** Opening PAGE EXTRACT block **
Liz Hatch, Brooke Gillott and Kerri Mowat all have other halves who race for three of the most powerful World Tour outfits of recent years: Team Sky’s Andy Fenn, Dimension Data for Qhubeka’s Nic Dougall and Tinkoff’s Jay McCarthy. Ex-pro Liz settled in Italy after calling time on her racing career. Brooke and Kerri left jobs and university Degrees behind, packed a suitcase and followed their sweethearts to the other side of the world to chase a dream. There are many great accounts of racers’ lives chasing this dream. In the interests of balance, Always Riding went in search of the female perspective. And for the gossip, naturally…
Always Riding: So, how did the romance blossom for each of you?
Brooke Gillott: I was a photographer for the Queensland Academy of Sport. I was out taking pictures and ended up sat down next to Nic. When I got home I told my mum I had the met the man I was going to marry. I didn’t tell my boyfriend at the time though!
** Closing PAGE EXTRACT block **
** Opening EXTRACTED ENTRIES block **
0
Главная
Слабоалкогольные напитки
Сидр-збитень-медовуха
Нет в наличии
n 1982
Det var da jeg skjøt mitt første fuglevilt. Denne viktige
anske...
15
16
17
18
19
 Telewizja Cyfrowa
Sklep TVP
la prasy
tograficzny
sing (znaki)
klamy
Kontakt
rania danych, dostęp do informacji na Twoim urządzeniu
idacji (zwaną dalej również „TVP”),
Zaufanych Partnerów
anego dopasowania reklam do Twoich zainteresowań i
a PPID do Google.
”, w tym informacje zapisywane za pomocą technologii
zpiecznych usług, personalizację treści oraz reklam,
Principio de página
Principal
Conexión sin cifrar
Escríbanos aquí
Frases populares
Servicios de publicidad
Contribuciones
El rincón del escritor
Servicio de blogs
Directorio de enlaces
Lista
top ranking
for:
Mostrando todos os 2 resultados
** Closing EXTRACTED ENTRIES block **
** Opening EXTRACTED ENTRIES block **
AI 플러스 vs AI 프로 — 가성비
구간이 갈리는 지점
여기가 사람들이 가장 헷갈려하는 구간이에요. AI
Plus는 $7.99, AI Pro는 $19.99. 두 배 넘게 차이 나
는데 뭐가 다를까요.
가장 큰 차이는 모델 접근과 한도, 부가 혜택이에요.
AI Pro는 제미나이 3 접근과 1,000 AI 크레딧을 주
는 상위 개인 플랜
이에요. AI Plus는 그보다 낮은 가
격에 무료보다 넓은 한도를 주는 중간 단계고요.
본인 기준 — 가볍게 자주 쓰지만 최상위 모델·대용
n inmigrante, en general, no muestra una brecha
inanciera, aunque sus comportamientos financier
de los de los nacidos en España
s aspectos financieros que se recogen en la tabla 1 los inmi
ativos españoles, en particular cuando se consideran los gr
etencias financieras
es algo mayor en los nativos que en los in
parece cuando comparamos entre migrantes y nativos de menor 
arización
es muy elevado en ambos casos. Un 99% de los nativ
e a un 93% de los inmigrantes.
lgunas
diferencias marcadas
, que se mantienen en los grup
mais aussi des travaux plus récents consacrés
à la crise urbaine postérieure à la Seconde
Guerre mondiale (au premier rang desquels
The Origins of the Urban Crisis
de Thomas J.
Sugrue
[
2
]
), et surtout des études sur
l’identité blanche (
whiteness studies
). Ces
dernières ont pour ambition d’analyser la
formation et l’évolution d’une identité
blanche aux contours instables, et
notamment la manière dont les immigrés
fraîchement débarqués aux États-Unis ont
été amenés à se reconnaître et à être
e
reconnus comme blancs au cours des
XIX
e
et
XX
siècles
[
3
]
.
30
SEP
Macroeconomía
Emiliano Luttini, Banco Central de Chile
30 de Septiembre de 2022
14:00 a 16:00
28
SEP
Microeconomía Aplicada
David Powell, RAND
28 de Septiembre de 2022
** Closing EXTRACTED ENTRIES block **
◆ REQUIRED TASKS ◆
1 – From the records, reproduce the lines from the one containing "AI 플러스 vs AI 프로 — 가성비" up to and including the one containing "n inmigrante, en".
2 – Carry on the interview with the partners of professional cyclists from the point at which it stops.
The records bear no relation to the text.

◆ REPLIES ◆
1 –
AI 플러스 vs AI 프로 — 가성비
구간이 갈리는 지점
여기가 사람들이 가장 헷갈려하는 구간이에요. AI
Plus는 $7.99, AI Pro는 $19.99. 두 배 넘게 차이 나
는데 뭐가 다를까요.
가장 큰 차이는 모델 접근과 한도, 부가 혜택이에요.
AI Pro는 제미나이 3 접근과 1,000 AI 크레딧을 주
는 상위 개인 플랜
이에요. AI Plus는 그보다 낮은 가
격에 무료보다 넓은 한도를 주는 중간 단계고요.
본인 기준 — 가볍게 자주 쓰지만 최상위 모델·대용
n inmigrante, en general, no muestra una brecha

2 –
Kerri Mowat: Jay and I have been together since he started cycling, since high school. High school sweethearts…
Liz Hatch: Andy is practically my high school sweetheart as he is ten years younger than me!
AR: And this romance eventually led to the decision to up sticks and chase off around the world to follow your sweetheart’s dreams. Easy call or not so?
KM: When Jay first asked me I said no: I was at university, I wanted my own career, wanted to be an independent woman. I only really decided about a month before we moved. What changed my mind? It sounds so emotional, but, my Dad. He was helping me check my car, moaning at me for not filling up the oil, all the usual things. Then, in the middle of that – and he’s such an Aussie Guy, never emotional – he turns to me and says “Kerrie, just move to Italy. You can come back tomorrow if need be. Now, about this oil…” So, yeah, I just gave up everything and here I am!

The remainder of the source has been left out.